Achava s. ex. que o governo devia facilitar a entrada do sr. Martim Francisco, e não do sr. Fernando de Mattos, pela minoria.
O illustre chefe respondeu que, antes de qualquer consideração, diria que o Partido Republicano, o que importa dizer o governo, nada tem com os candidatos da minoria. Entre quem dizer, ou quem puder. O que o governo faz, com obediencia ao programma adoptado pelo Partido Republicano, é garantir a representação das minorias.
– De accordo – explicou o padre Valois – mas pela minoria poderia entrar o Martim Francisco, em vez do Fernando de Mattos…
– Por que?
– É mais preparado.
– Deixe lá os homens, meu amigo. A opposição faça o que entender. Si dependesse de mim, si a opposição me ouvisse, eu declinaria com franqueza as minhas preferencias. Quer você sabel-as? Como não igonora, são quatro districtos, não é verdade?
– Perfeitamente! – assentiu o padre Valois.

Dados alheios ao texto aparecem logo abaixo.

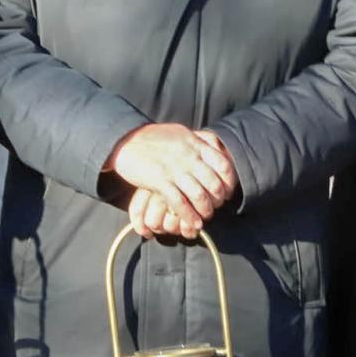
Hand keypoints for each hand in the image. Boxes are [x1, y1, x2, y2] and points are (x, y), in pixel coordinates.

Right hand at [106, 124, 237, 232]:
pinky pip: (179, 203)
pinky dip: (189, 216)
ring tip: (206, 217)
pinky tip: (193, 223)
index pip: (222, 164)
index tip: (228, 192)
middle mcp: (188, 156)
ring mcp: (174, 169)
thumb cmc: (153, 137)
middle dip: (218, 199)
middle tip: (217, 207)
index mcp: (194, 144)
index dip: (229, 181)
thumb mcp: (181, 132)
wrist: (126, 139)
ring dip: (205, 210)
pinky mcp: (159, 180)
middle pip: (214, 183)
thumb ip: (199, 140)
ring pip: (199, 195)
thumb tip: (217, 146)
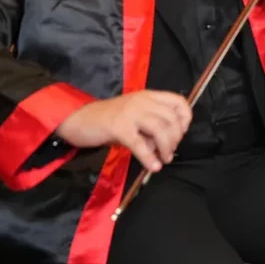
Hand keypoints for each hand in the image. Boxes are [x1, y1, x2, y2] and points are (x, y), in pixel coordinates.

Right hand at [55, 91, 190, 172]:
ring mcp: (130, 113)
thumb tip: (165, 146)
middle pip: (171, 118)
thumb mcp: (134, 118)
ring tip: (164, 160)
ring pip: (160, 129)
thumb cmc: (108, 120)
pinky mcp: (119, 127)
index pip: (178, 101)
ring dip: (166, 148)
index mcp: (148, 96)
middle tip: (170, 152)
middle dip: (176, 138)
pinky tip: (154, 166)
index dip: (186, 118)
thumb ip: (150, 127)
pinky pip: (140, 144)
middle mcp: (142, 101)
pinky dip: (150, 158)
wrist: (79, 120)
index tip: (182, 132)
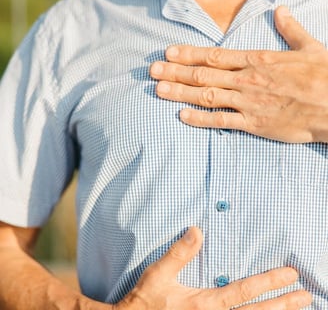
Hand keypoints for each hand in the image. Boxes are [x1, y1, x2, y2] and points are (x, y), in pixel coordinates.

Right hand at [114, 227, 310, 309]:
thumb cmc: (147, 300)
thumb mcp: (159, 273)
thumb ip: (179, 253)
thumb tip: (196, 230)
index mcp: (205, 304)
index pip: (244, 291)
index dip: (269, 282)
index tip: (289, 274)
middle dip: (283, 304)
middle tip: (306, 297)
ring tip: (297, 309)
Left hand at [150, 6, 327, 142]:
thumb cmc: (325, 78)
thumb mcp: (311, 47)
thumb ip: (291, 30)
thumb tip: (282, 11)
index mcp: (258, 60)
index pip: (215, 56)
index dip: (189, 53)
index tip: (169, 52)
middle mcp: (247, 80)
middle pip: (203, 75)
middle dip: (175, 72)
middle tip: (152, 71)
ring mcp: (248, 102)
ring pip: (206, 96)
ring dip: (180, 93)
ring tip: (158, 91)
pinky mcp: (253, 123)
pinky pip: (221, 121)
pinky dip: (200, 119)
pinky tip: (182, 117)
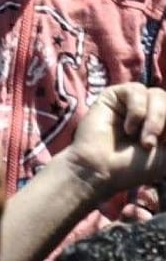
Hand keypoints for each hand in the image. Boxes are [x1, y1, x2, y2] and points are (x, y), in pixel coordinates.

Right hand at [60, 81, 165, 196]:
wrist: (102, 169)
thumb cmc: (134, 167)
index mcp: (163, 124)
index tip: (165, 142)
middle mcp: (148, 111)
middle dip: (163, 122)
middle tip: (150, 145)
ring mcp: (131, 102)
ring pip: (156, 94)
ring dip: (154, 118)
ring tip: (141, 139)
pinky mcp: (113, 95)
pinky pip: (136, 90)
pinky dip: (137, 111)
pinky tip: (128, 128)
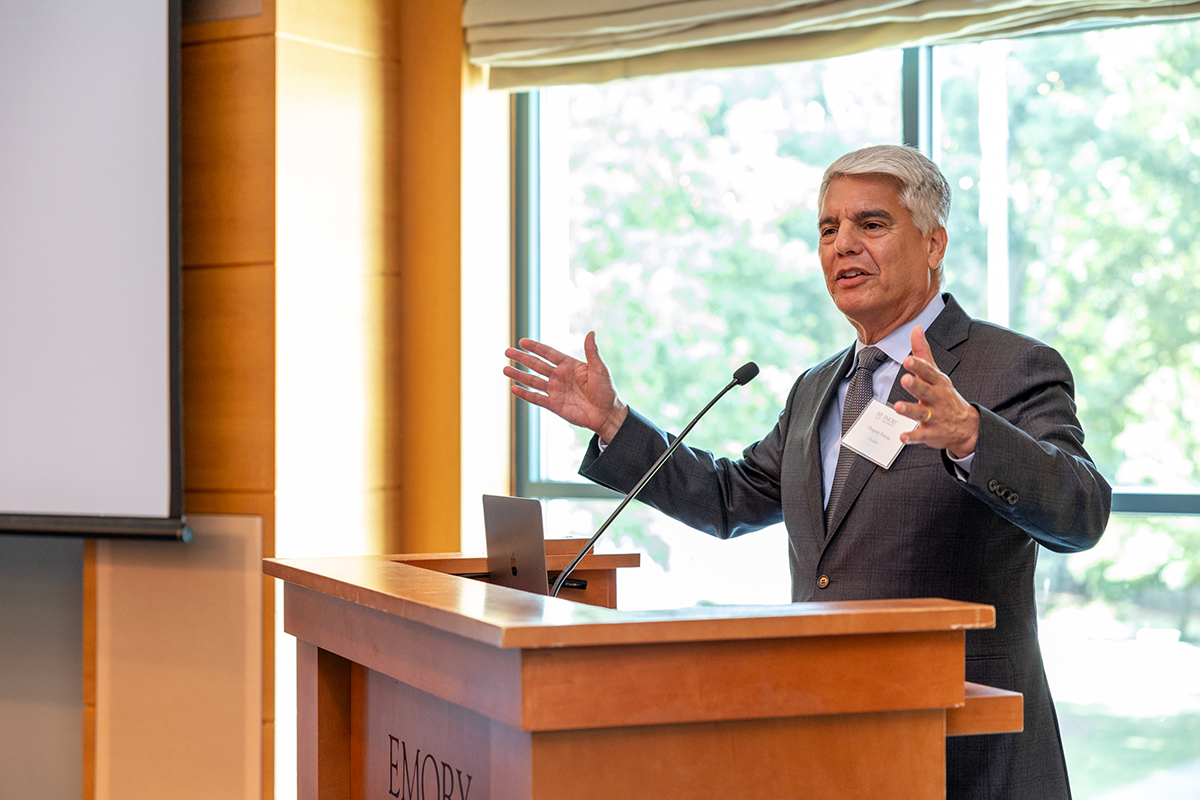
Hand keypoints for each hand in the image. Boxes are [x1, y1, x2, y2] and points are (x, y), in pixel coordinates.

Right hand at [504, 332, 628, 441]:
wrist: (607, 414)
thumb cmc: (606, 390)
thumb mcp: (600, 369)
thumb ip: (592, 352)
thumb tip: (591, 333)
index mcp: (570, 366)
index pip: (549, 354)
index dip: (535, 347)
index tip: (522, 341)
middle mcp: (560, 377)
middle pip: (536, 365)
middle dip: (522, 358)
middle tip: (507, 351)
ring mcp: (556, 391)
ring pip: (533, 381)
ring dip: (519, 375)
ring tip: (505, 369)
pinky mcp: (554, 405)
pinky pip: (536, 398)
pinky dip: (525, 394)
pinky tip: (513, 388)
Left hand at [894, 326, 979, 458]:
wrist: (967, 427)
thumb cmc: (945, 395)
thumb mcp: (937, 374)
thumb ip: (924, 352)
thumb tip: (916, 327)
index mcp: (938, 383)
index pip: (928, 372)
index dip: (919, 366)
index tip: (908, 359)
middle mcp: (937, 399)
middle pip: (926, 391)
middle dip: (916, 385)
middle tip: (905, 379)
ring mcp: (935, 417)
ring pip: (921, 413)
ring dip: (910, 410)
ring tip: (898, 407)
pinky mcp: (930, 433)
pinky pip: (920, 436)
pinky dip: (912, 437)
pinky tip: (902, 437)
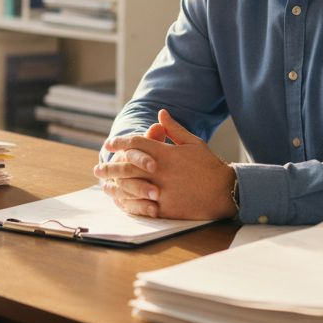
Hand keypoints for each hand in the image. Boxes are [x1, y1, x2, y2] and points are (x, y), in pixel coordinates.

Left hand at [93, 109, 236, 219]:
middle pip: (127, 166)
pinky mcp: (165, 208)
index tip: (109, 144)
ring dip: (114, 186)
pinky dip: (128, 204)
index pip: (135, 143)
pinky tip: (120, 202)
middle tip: (97, 169)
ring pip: (130, 187)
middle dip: (109, 167)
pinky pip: (141, 206)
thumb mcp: (193, 142)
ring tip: (104, 186)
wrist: (225, 191)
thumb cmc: (208, 166)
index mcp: (166, 153)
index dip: (120, 142)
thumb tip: (160, 114)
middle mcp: (160, 171)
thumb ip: (173, 128)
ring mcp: (162, 191)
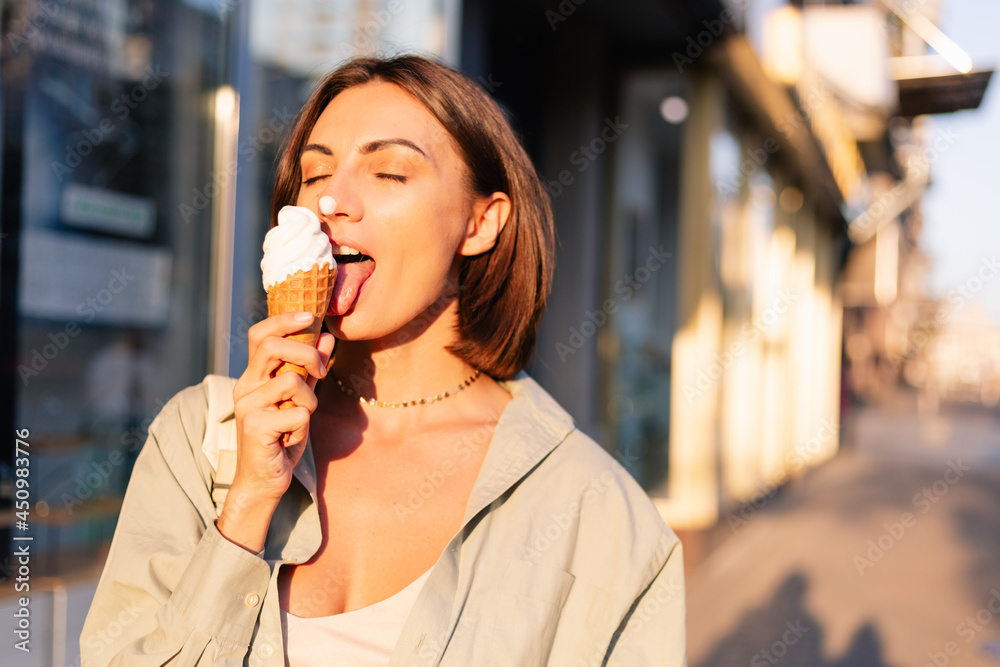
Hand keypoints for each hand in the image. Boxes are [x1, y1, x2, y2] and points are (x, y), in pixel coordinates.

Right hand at [217, 312, 333, 551]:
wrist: (266, 480)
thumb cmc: (282, 439)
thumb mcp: (301, 399)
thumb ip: (310, 370)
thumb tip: (325, 337)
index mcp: (253, 377)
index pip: (259, 334)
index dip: (284, 319)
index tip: (310, 316)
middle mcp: (244, 386)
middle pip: (272, 346)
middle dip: (307, 353)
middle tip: (321, 372)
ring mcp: (247, 406)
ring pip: (292, 381)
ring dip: (309, 401)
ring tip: (301, 418)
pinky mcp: (255, 426)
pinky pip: (297, 412)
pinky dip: (304, 425)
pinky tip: (291, 439)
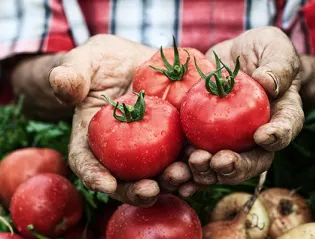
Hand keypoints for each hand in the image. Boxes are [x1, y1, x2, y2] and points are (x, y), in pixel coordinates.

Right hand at [49, 35, 191, 206]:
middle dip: (138, 189)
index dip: (94, 176)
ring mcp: (150, 146)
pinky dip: (194, 160)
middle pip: (127, 178)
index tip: (106, 185)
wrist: (133, 60)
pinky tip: (205, 160)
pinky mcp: (175, 136)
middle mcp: (121, 151)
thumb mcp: (85, 61)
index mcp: (93, 139)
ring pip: (159, 171)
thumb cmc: (103, 62)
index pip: (87, 162)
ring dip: (172, 179)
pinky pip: (184, 151)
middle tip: (151, 189)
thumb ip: (73, 73)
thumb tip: (63, 84)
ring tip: (183, 175)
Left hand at [186, 27, 303, 185]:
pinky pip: (193, 158)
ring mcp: (228, 141)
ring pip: (220, 167)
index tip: (262, 136)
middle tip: (219, 162)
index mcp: (279, 117)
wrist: (232, 57)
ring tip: (193, 164)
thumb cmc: (260, 52)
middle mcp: (255, 137)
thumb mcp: (274, 48)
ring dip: (206, 172)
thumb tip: (268, 83)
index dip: (277, 137)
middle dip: (235, 166)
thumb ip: (277, 65)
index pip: (284, 129)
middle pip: (251, 161)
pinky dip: (184, 169)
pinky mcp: (202, 137)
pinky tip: (171, 175)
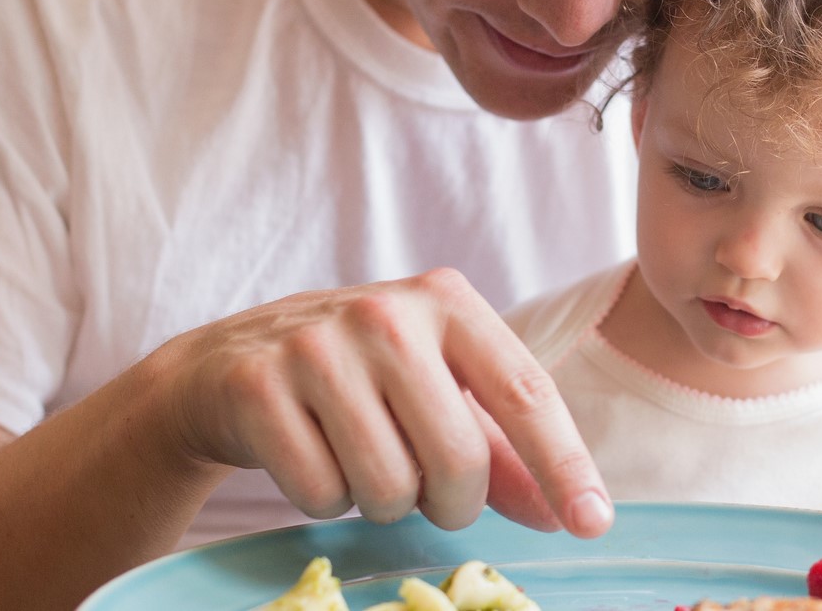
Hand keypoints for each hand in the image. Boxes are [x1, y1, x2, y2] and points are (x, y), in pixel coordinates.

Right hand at [152, 268, 613, 536]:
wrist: (229, 363)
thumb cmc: (359, 378)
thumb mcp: (436, 390)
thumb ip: (503, 450)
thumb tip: (567, 511)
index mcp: (447, 300)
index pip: (525, 390)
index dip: (563, 464)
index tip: (592, 522)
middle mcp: (387, 313)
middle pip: (458, 459)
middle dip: (451, 502)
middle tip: (426, 488)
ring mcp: (317, 345)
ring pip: (389, 486)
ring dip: (383, 502)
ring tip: (362, 460)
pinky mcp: (257, 385)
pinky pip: (320, 494)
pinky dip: (324, 499)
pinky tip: (312, 455)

– Pois eu, si fosse o eleitorado da opposição, faria a seguinte escolha: primeiro districto, Carlos Garcia; Segundo, coronel Marcolino Barreto; terceiro, coronel Estevan Marcolino; quarto, dr. Fernando de Mattos.
– Então, o Raul Cardoso de Mello, o Raphael Sampaio, o Martim Francisco não merecem sua preferencia?
– Não. Acho-os preparados de mais. Deixe você que o quarto districto – a opposição, já se vê – eleja o Fernando de Mattos. O Martim Francisco iria dar trabalho a vocês, mesmo aos que não falam na Camara. O Mattos, não. O Mattos é o Mattos, seu Valois…”
Outra informação que vale nota é que a degola de Fernando de Mattos fazia parte de um processo iniciado em 1907, quando o grupo político do qual participava, sob a liderança do coronel Marcondes de Mattos, foi derrotado nas urnas e retirado do cenário político num processo que duraria quase vinte anos. O grupo do qual participava Valois de Castro, que tinha como líder o dr. Pedro Costa, permaneceu ditando as regras do poder até 1926, quando Felix Guisard assumiu a prefeitura de Taubaté. Mas isso é outra história.